[Opening DATA TO PROCESS section]

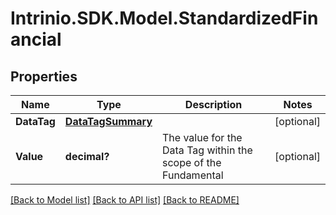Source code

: # Intrinio.SDK.Model.StandardizedFinancial
## Properties

Name | Type | Description | Notes
------------ | ------------- | ------------- | -------------
**DataTag** | [**DataTagSummary**](DataTagSummary.md) |  | [optional] 
**Value** | **decimal?** | The value for the Data Tag within the scope of the Fundamental | [optional] 

[[Back to Model list]](../README.md#documentation-for-models) [[Back to API list]](../README.md#documentation-for-api-endpoints) [[Back to README]](../README.md)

[Closing DATA TO PROCESS section]

> INSTRUCTIONS TO FOLLOW: Rewrite the entries above, substituting "nullable" for every "optional" and keeping everything else unchanged. Leave the pictures out of the answer.

> ANSWER FOR THE TASK:
Source code

: # Intrinio.SDK.Model.StandardizedFinancial
## Properties

Name | Type | Description | Notes
------------ | ------------- | ------------- | -------------
**DataTag** | [**DataTagSummary**](DataTagSummary.md) |  | [nullable] 
**Value** | **decimal?** | The value for the Data Tag within the scope of the Fundamental | [nullable] 

[[Back to Model list]](../README.md#documentation-for-models) [[Back to API list]](../README.md#documentation-for-api-endpoints) [[Back to README]](../README.md)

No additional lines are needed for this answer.